Selon l’ONG Crisis Group, « l’Ouest de la RCA est toujours le théâtre d’une véritable persécution des populations musulmanes, ce qui explique qu’une grande majorité des réfugiés centrafricains musulmans qui ont fui vers l’est du Cameroun et le sud du Tchad » depuis des années et n’osent toujours pas rentrer chez eux.
Cette ONG a estimé que « la communautarisation du conflit a ravivé la question de l’autochtonie, en désignant les musulmans et notamment les Peuls, comme des étrangers comme ce fut le cas en 2014, au plus fort de la crise ».
- Régler les questions d’identité et de citoyenneté
D’après Bienvenu Djangha, « les questions d’identité et de citoyenneté doivent être réglées pour envisager un retour plus serein et une inclusion effective sur tout le territoire ».
Human rights watch a invité le gouvernement de la République centrafricaine ainsi que les forces de maintien de la paix à « prendre des mesures urgentes pour protéger la population musulmane restée sur place contre les opérations de représailles menées par les milices majoritairement chrétiennes et des habitants qui leurs sont alliés ».
L'imam Abdoulaye Ouasselegue estime pour sa part que l’instrumentalisation de la religion « a laissé des stigmates » au sien de la communauté musulmane.
« Moi et le cardinal Nzapalainga, nous sillonnons souvent le pays ensemble pour prêcher la parole de paix entre les deux communautés. Lors d’une de ces entrevues, nous avons manqué d’être kidnappés par des hommes armés », explique-t-il.
L’engagement de l’Imam aux côtés du cardinal suscite l’hostilité d’une partie de la communauté musulmane, minoritaire dans un pays majoritairement chrétien.
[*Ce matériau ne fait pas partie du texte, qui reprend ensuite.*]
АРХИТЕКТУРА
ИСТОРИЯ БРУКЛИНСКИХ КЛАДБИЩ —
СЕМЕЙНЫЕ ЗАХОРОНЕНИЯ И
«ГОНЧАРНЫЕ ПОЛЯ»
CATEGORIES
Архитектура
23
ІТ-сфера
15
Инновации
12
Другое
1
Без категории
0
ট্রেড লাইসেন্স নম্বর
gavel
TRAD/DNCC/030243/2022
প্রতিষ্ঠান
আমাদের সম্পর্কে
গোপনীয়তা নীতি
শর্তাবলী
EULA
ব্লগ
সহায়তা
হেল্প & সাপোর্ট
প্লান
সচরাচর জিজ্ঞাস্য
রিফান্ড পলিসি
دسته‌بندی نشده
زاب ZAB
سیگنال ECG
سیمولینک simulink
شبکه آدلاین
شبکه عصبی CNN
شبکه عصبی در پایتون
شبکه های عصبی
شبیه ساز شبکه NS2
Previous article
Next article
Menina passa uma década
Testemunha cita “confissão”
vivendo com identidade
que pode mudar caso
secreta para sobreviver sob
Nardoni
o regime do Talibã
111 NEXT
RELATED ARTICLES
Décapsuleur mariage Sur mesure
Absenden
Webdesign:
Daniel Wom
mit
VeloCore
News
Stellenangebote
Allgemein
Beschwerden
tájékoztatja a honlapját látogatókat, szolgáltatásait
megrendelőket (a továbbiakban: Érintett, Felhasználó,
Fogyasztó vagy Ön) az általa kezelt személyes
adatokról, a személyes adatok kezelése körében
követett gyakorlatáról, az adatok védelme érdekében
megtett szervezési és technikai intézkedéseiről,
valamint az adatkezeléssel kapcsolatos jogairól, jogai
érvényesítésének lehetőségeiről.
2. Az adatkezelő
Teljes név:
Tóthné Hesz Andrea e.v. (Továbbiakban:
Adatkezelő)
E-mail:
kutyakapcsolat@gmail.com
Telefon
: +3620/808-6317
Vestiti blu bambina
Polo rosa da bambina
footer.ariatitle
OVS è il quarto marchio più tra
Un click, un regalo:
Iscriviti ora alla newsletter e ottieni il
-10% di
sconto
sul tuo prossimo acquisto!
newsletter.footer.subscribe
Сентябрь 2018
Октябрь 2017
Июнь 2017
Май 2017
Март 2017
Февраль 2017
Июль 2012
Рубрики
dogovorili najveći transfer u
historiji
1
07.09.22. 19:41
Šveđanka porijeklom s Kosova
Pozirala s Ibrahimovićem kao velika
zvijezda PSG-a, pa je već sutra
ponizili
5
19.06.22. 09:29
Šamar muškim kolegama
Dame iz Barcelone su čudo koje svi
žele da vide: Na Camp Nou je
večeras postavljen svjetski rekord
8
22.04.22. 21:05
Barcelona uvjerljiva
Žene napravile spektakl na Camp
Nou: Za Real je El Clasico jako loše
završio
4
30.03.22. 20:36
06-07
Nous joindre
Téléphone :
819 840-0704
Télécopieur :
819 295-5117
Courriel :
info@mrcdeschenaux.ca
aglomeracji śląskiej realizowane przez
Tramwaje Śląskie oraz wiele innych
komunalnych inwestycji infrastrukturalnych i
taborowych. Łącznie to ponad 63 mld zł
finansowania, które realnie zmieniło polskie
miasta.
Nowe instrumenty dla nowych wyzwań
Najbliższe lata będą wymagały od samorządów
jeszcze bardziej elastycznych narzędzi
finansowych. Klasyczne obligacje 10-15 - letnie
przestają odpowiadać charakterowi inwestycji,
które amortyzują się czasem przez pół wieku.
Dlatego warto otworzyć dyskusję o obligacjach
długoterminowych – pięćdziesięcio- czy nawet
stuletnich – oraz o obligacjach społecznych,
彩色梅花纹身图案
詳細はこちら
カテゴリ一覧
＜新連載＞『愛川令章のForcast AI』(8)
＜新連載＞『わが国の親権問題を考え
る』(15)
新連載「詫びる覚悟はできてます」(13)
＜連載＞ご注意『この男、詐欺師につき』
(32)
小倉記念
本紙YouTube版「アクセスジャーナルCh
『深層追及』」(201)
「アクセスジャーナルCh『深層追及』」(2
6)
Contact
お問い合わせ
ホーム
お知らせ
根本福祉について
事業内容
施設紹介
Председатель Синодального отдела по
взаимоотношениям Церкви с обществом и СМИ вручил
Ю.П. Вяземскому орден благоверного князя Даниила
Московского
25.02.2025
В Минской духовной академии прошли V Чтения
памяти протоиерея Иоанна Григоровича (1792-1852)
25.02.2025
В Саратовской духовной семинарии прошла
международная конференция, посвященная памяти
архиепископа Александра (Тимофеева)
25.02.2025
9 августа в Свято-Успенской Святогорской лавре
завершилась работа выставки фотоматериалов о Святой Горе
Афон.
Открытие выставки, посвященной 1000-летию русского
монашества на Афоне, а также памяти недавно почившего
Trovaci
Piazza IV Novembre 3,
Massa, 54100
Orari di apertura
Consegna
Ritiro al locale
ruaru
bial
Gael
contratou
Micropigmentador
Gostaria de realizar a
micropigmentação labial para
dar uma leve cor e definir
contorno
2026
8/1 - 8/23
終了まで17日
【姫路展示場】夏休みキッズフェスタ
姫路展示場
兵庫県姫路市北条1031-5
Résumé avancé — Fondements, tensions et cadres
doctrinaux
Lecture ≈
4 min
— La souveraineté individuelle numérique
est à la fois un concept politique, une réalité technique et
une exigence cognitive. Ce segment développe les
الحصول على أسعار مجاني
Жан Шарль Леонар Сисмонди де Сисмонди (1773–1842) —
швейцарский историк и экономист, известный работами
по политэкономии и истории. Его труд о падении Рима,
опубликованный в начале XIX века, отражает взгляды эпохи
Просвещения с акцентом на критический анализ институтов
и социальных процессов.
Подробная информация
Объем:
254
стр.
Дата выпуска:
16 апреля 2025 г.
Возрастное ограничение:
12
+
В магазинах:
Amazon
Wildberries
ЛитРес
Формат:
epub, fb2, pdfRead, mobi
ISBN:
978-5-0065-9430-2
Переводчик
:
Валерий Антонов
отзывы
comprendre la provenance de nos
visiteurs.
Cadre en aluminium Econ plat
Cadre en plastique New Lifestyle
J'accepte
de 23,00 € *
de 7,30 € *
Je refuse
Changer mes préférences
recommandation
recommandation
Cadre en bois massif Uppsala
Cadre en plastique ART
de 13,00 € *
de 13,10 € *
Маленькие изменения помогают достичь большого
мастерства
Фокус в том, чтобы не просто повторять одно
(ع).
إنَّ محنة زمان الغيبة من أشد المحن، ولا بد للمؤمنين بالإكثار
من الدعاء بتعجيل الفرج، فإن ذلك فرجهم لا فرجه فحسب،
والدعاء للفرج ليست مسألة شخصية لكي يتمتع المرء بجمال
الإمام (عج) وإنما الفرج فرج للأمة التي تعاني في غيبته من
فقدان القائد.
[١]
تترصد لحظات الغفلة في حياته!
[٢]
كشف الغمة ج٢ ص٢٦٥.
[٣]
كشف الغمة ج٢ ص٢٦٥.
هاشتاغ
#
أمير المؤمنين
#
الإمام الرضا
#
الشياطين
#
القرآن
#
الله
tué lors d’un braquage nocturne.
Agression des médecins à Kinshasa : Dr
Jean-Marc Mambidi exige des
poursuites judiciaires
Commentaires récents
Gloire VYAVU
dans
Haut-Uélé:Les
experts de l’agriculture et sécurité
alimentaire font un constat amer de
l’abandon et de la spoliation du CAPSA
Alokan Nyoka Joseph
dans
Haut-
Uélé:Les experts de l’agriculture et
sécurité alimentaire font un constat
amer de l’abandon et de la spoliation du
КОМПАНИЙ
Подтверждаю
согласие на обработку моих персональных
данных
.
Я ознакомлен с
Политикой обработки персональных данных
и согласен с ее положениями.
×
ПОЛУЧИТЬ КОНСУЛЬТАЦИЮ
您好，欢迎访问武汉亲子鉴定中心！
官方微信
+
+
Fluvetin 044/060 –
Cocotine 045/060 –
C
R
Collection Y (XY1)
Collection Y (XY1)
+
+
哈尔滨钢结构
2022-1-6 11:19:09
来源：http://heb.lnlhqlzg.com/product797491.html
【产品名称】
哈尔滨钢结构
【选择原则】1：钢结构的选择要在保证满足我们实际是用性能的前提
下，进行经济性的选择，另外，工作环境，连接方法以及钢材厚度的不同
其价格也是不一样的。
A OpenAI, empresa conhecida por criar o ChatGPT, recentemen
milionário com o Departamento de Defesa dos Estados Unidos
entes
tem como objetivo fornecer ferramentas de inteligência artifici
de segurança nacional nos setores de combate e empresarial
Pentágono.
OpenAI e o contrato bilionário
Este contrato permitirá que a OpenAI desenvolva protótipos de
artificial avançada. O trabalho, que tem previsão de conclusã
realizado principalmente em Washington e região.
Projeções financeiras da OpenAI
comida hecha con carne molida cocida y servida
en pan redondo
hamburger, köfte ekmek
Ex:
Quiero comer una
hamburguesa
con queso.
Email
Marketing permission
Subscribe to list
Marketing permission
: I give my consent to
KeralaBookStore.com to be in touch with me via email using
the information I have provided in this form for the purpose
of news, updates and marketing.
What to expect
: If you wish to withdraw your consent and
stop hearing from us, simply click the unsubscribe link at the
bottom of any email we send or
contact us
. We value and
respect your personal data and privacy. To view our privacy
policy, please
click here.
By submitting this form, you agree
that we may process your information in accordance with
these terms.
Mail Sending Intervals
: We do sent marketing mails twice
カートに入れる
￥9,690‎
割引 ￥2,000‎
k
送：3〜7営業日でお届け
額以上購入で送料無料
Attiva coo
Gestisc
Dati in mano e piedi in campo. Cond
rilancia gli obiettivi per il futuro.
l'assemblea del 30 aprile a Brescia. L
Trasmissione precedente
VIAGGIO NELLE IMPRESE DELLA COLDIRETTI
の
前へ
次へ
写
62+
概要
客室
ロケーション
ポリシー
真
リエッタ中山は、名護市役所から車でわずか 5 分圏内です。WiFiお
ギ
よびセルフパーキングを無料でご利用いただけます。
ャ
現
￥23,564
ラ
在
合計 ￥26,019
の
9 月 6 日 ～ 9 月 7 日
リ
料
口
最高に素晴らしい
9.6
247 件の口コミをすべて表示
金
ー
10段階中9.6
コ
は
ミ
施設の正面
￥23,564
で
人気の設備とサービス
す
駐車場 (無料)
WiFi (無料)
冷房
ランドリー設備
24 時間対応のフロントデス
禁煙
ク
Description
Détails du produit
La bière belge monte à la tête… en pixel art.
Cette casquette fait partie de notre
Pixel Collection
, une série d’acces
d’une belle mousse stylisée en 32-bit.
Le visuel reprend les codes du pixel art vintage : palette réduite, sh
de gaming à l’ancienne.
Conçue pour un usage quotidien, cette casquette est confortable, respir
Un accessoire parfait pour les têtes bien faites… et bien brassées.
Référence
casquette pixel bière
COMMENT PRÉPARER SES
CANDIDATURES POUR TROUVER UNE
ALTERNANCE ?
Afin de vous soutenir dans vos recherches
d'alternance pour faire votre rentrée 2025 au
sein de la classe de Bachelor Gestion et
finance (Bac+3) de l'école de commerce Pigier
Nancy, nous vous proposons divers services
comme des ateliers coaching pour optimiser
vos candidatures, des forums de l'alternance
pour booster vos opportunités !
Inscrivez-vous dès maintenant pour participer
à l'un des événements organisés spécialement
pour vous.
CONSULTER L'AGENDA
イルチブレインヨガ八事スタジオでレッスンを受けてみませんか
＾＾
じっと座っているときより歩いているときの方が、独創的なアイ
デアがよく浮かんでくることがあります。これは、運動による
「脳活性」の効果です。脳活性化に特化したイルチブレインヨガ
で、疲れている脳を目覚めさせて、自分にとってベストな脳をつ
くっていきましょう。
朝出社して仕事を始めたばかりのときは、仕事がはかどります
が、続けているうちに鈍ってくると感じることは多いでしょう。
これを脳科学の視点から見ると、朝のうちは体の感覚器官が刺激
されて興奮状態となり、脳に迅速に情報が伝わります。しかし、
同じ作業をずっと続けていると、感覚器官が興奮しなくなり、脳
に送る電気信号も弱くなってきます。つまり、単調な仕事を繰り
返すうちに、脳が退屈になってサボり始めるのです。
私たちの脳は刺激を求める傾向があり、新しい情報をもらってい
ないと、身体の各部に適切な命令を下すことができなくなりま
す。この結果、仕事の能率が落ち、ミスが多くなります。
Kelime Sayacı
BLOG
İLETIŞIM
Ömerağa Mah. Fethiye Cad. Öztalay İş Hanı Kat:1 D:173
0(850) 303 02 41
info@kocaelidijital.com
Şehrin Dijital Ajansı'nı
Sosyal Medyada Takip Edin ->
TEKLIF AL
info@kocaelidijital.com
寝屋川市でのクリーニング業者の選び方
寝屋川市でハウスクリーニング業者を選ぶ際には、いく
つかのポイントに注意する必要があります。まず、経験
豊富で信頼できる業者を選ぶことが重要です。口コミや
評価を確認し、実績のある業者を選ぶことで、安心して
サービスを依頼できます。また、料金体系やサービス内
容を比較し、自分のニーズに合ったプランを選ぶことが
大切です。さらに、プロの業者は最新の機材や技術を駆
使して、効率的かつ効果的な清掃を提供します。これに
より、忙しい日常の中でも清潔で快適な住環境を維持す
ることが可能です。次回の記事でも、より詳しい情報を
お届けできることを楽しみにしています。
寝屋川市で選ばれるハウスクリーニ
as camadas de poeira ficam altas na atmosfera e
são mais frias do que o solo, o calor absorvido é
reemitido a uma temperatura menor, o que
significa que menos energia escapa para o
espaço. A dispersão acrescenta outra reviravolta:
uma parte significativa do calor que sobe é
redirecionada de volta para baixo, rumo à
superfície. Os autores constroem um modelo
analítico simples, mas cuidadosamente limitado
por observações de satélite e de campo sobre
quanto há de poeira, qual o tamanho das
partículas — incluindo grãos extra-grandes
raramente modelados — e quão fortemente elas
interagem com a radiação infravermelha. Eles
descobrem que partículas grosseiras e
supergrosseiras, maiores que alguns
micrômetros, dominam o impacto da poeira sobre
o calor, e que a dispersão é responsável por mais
« L’histoire de la Centrafrique est l’histoire de la diversité de son peuple. Chrétiens et musulmans ont toujours commercé ensemble et ont toujours vécu en harmonie. Le pays ne pourra pas se reconstruire sans l’une des deux communautés. Il faut non seulement faire la paix mais également inciter les musulmans qui ont fui le pays à revenir chez eux », argumente Monseigneur Nzapalainga, l’archevêque de Bangui.